FLATOW: So you have - Catherine, do you have a question because we're running out of time.

CATHERINE: Yeah, the question is, you know, what is the difference between genetic mutations on the BRCA gene and the chromosome 8 defect that you're talking about?

Dr. OFFIT: Well, very quickly to Catherine, the exciting thing and that I'm working very hard on for families like yours, many of the same markers that we're finding now appear to modify the risk even in the setting of having these BRCA mutations which is fascinating and we're running an international study, so maybe in the next, you know, period of time, five to 10 years, we'll be able to do additional tests in addition to the BRCA test that you've had to say to you and your daughters and family that your risk may be more for, say, ovarian cancer, more or less for ovarian cancer. So we're using the same technologies even in the setting of having these BRCA mutations and I know that there's an active research program at Fox Chase where you can collaborate with them to these kinds of studies. This is the genomics now not the genetics which is going to give us more information.

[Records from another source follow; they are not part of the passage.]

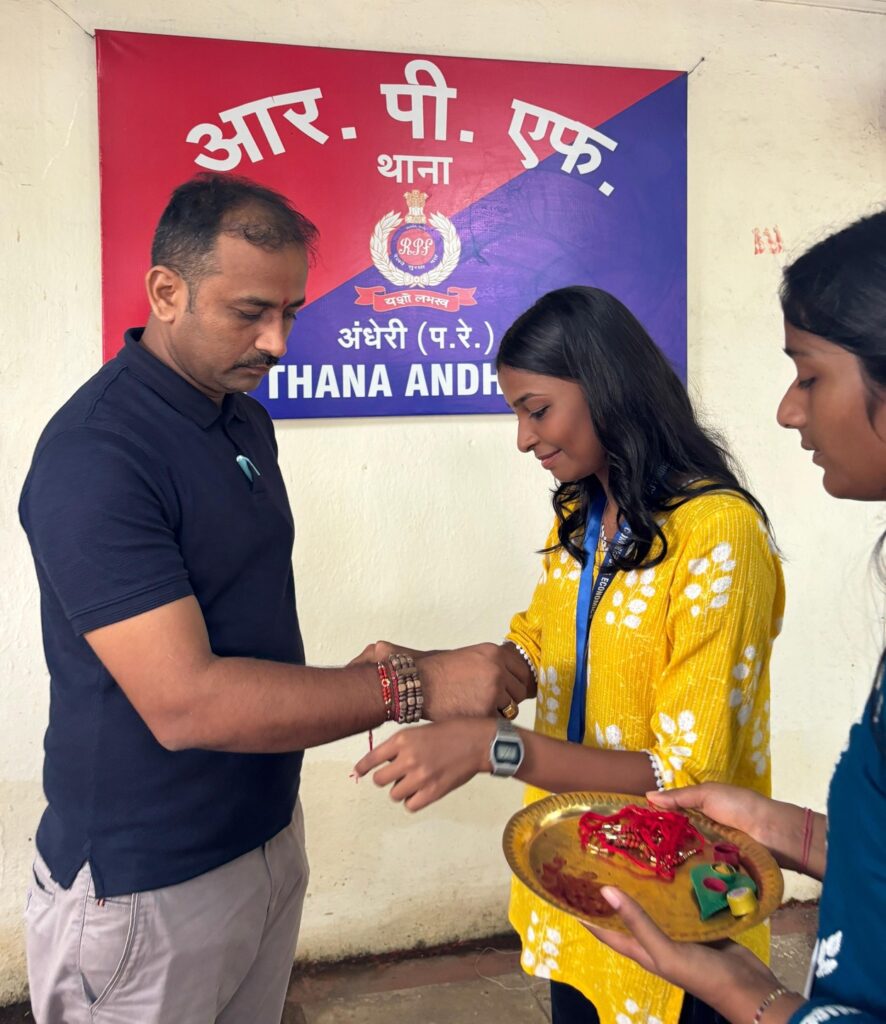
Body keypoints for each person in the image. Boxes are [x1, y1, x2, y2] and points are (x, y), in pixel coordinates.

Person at [18, 172, 529, 1024]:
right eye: (250, 312)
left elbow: (235, 619)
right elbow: (185, 702)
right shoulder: (98, 456)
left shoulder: (236, 413)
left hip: (262, 835)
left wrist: (370, 675)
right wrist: (414, 685)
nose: (278, 342)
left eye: (291, 311)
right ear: (166, 292)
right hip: (146, 886)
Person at [355, 286, 785, 1024]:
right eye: (518, 414)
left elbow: (684, 776)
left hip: (678, 902)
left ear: (606, 388)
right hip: (579, 881)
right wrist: (427, 673)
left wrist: (495, 748)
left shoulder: (719, 534)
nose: (524, 439)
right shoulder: (586, 513)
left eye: (537, 410)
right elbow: (541, 645)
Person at [587, 209, 886, 1024]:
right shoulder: (579, 520)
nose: (789, 411)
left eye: (809, 376)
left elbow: (681, 755)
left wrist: (750, 996)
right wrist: (783, 830)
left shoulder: (719, 529)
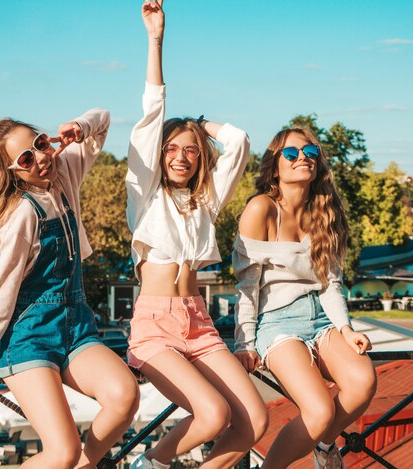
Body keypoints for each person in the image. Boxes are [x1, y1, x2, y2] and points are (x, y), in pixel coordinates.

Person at [0, 108, 139, 468]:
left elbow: (102, 123)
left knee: (125, 395)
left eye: (39, 144)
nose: (40, 158)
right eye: (26, 157)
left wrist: (78, 128)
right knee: (62, 452)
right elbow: (1, 298)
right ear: (12, 171)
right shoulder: (21, 216)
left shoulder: (64, 173)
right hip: (29, 338)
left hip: (77, 328)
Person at [125, 2, 268, 468]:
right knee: (211, 415)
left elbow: (241, 141)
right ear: (158, 154)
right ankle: (151, 463)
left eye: (190, 150)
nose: (181, 156)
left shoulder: (206, 200)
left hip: (199, 321)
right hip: (156, 326)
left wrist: (198, 124)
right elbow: (151, 112)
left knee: (254, 421)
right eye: (172, 148)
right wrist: (155, 40)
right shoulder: (144, 194)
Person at [233, 127, 377, 469]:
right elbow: (247, 286)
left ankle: (325, 446)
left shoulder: (325, 211)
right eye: (292, 154)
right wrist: (244, 344)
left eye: (311, 153)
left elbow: (330, 283)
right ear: (274, 166)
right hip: (278, 322)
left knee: (363, 382)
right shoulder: (260, 209)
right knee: (319, 409)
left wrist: (345, 329)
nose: (303, 159)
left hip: (321, 316)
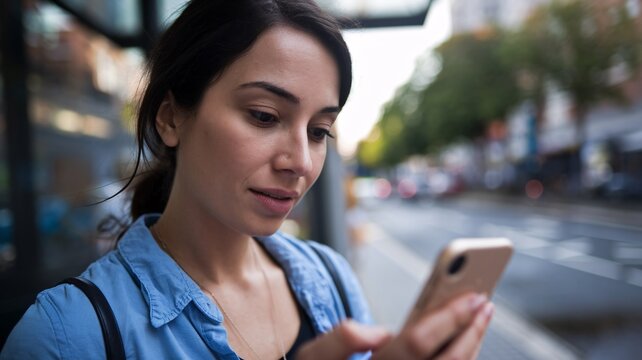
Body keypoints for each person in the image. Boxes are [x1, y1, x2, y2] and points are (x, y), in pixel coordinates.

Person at [1, 0, 494, 359]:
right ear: (171, 118)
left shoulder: (330, 279)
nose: (299, 160)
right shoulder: (64, 337)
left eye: (319, 130)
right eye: (263, 115)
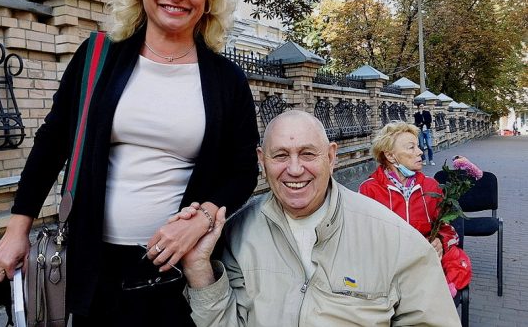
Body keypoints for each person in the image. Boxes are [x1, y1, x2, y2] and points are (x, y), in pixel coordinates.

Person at [0, 0, 259, 326]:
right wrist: (16, 230)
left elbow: (242, 170)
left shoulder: (226, 79)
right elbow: (51, 144)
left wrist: (202, 218)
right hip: (94, 265)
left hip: (177, 270)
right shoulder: (98, 57)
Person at [177, 110, 461, 326]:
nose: (295, 169)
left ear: (331, 156)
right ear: (262, 161)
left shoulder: (395, 238)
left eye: (308, 154)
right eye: (280, 156)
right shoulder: (236, 236)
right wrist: (199, 269)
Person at [359, 121, 471, 296]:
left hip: (424, 257)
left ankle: (436, 296)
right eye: (411, 148)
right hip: (387, 263)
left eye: (418, 146)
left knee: (459, 260)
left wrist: (440, 242)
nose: (420, 152)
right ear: (390, 156)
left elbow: (448, 229)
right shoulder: (369, 190)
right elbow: (360, 237)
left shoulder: (431, 186)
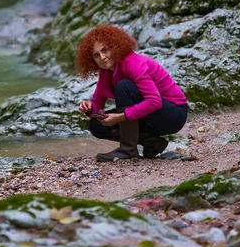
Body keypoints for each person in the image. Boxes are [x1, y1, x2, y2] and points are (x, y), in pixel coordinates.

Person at [76, 25, 188, 162]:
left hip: (173, 115)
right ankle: (151, 142)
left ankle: (128, 150)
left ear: (114, 47)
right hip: (149, 116)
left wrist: (120, 117)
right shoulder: (106, 71)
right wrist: (89, 107)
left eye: (105, 50)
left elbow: (154, 101)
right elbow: (98, 102)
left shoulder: (133, 63)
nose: (103, 57)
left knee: (124, 86)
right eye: (96, 55)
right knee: (96, 125)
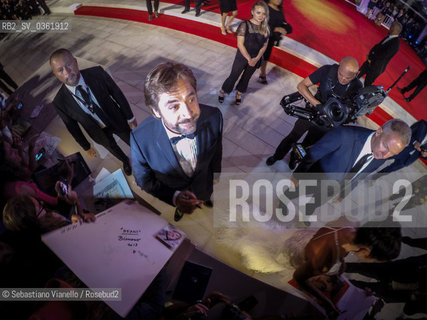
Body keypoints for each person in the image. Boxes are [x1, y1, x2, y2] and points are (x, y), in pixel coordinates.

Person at [131, 62, 223, 220]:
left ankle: (205, 199)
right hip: (175, 190)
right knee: (182, 205)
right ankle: (180, 209)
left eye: (191, 99)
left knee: (204, 196)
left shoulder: (214, 117)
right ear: (156, 111)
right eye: (174, 107)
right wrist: (175, 198)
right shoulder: (141, 139)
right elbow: (144, 180)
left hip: (204, 184)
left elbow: (216, 151)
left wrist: (215, 175)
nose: (188, 114)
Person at [49, 49, 137, 176]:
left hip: (115, 118)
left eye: (68, 65)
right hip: (97, 131)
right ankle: (125, 161)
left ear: (76, 62)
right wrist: (86, 146)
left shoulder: (97, 73)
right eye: (60, 70)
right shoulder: (60, 102)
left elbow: (116, 93)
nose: (67, 72)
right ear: (55, 74)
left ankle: (143, 157)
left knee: (132, 141)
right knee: (112, 148)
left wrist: (130, 116)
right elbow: (72, 127)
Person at [266, 57, 362, 166]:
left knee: (308, 144)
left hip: (326, 121)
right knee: (293, 135)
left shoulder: (357, 86)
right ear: (339, 66)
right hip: (311, 111)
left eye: (348, 78)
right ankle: (277, 156)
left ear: (356, 74)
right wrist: (318, 104)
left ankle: (294, 157)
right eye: (340, 74)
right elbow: (301, 86)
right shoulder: (327, 70)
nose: (343, 79)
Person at [292, 221, 401, 318]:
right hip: (294, 257)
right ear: (366, 251)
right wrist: (328, 303)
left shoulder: (350, 228)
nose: (372, 262)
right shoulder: (324, 261)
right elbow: (299, 278)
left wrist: (341, 263)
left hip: (300, 240)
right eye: (375, 260)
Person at [218, 1, 269, 105]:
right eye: (258, 12)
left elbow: (264, 46)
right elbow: (240, 44)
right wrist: (249, 59)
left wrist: (256, 59)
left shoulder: (266, 28)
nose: (261, 16)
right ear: (252, 12)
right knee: (234, 76)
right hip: (242, 57)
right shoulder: (244, 25)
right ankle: (223, 91)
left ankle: (239, 94)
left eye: (263, 13)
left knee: (246, 78)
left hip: (256, 59)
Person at [258, 0, 292, 85]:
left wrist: (286, 28)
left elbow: (282, 22)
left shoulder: (280, 10)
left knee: (266, 56)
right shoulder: (264, 7)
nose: (279, 0)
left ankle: (262, 73)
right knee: (254, 55)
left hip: (271, 38)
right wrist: (275, 29)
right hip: (260, 37)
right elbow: (259, 22)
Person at [358, 21, 402, 86]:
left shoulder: (396, 44)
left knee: (367, 85)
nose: (389, 28)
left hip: (376, 67)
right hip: (370, 61)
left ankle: (362, 95)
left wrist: (371, 58)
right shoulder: (389, 37)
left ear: (394, 29)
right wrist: (370, 55)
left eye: (391, 26)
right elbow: (377, 46)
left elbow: (384, 55)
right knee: (357, 74)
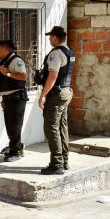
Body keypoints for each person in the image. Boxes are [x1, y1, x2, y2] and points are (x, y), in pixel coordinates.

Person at [38, 26, 74, 175]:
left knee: (51, 128)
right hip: (66, 92)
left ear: (55, 37)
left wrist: (42, 95)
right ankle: (64, 160)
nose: (48, 39)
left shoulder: (56, 53)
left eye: (50, 37)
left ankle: (57, 164)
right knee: (61, 127)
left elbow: (52, 76)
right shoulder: (69, 51)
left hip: (57, 95)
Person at [0, 40, 28, 162]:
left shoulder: (16, 61)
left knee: (15, 126)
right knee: (10, 126)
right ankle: (15, 146)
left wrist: (8, 73)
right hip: (8, 99)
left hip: (17, 98)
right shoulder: (5, 61)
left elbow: (23, 76)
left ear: (5, 48)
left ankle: (17, 152)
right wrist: (3, 98)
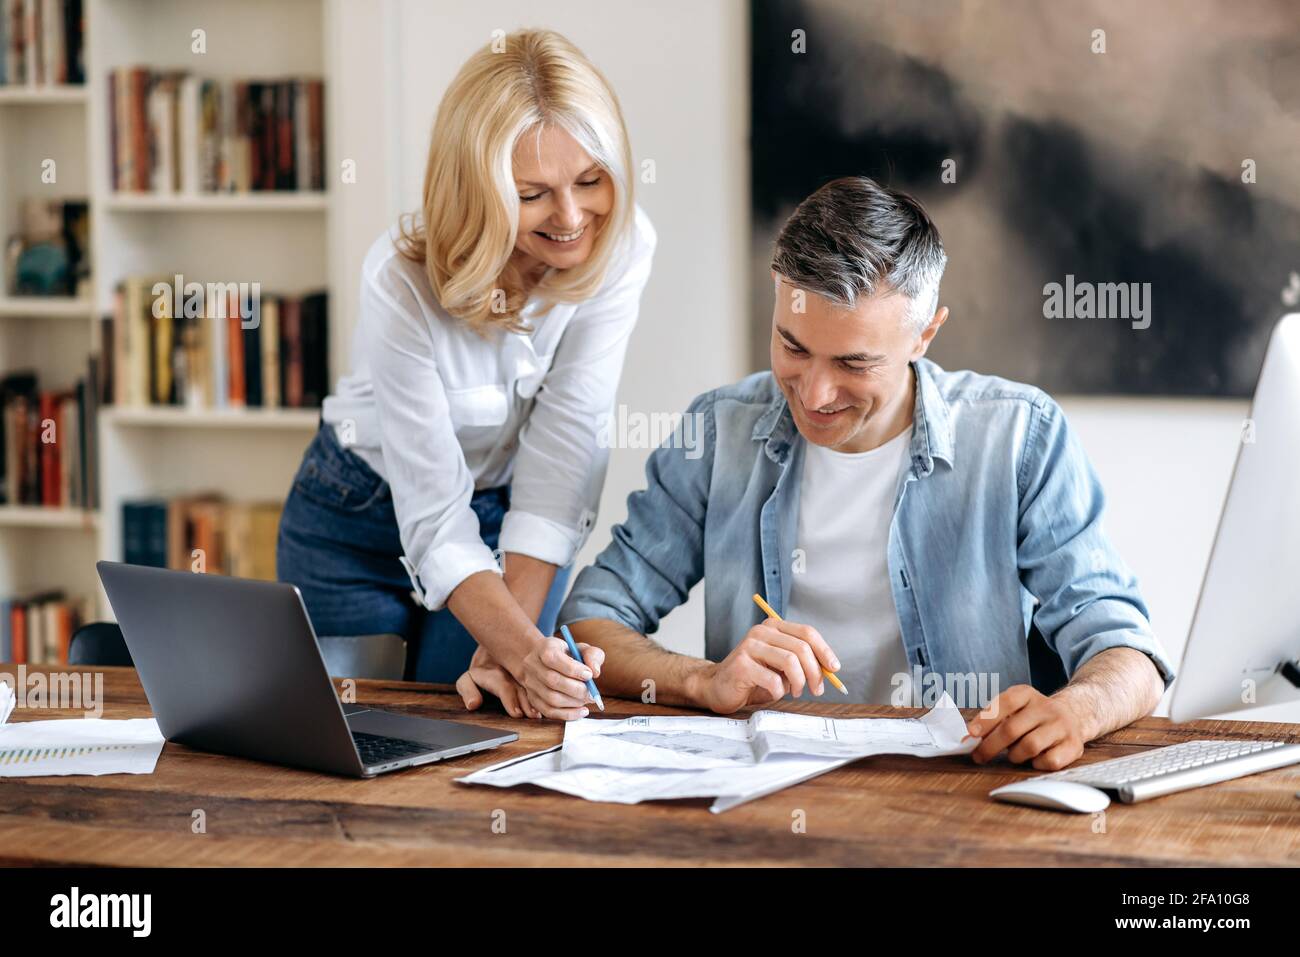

FLATOW: Can you stay with us another - a few minutes, Dr. Offit?

Dr. OFFIT: Sure thing.

FLATOW: All right. We're going to take a short break, come back and talk more with Dr. Ken Offit about the breast cancer and take your calls, so don't go away, we'll be right back.

I'm Ira Flatow. This is TALK OF THE NATION: SCIENCE FRIDAY from NPR News.

(Soundbite of music)

FLATOW: You're listening to TALK OF THE NATION: SCIENCE FRIDAY. I'm Ira Flatow talking with Dr. Ken Offit of the Memorial Sloan-Kettering Cancer Center in New York, about some new genetic gene markers that have been discovered.

One more question, Dr. Offit, we've been talking a lot about the future. It seems like we are about to enter this new world of genetic markers and possibly, you'll be collecting hundreds of them, do you think, that kind and on that level?

Dr. OFFIT: Well, you know, it is extraordinary, Ira, that we're at this point now where we're thinking of these common disorders as I was mentioning. You know, all of the cancers that we're talking about, breast, colon and prostate and some other conditions that I've mentioned such as adult onset blindness and perhaps eventually Alzheimer's disease where we will be doing panels of markers probably, not hundreds; they're not thousands but tens to hundreds of thousands of these markers that will be useful.

Right now, I think, it's premature. You know, some of this is being attempted commercially. I think, it's too early because the research is still in progress. You know, our paper is coming out next week. You know, it's not time yet but eventually, there's no question, in my mind, that as we go into our physician's offices in the future, we will be getting hundreds of thousands of marker tests and we'll probably change our behaviors in some way based on those results.

FLATOW: Well, so you've now got the region of these genes, is it a next step then to hunt for the genes within that region?

Dr. OFFIT: Absolutely, and that's where we are. We have two candidate genes in that region. We're working with the laboratory of Mike Dean at the NCI, Bert Gold, my colleague that I mentioned, as well as colleagues here in Sloan-Kettering to zero in on these culprits. One of the genes actually is sort of suspicious, it's a family member of genes that we know clearly are involved in breast cancer.

And as you've seen over the course of this decade, we have gone from basic research to using these tests diagnostically and in the case of Herceptin which many of your listeners will know if they have been treated, we've actually developed therapeutics based on some of this basic research. It all ultimately is leading to that type of advance.

FLATOW: Well, I want to thank you for taking time to be with us today, Doc.

Dr. OFFIT: Thanks very much, Ira. Talk to you again.

FLATOW: Oh, as always. Ken Offit, who is chief of Clinical Genetic Services at the Memorial Sloan-Kettering Cancer Center.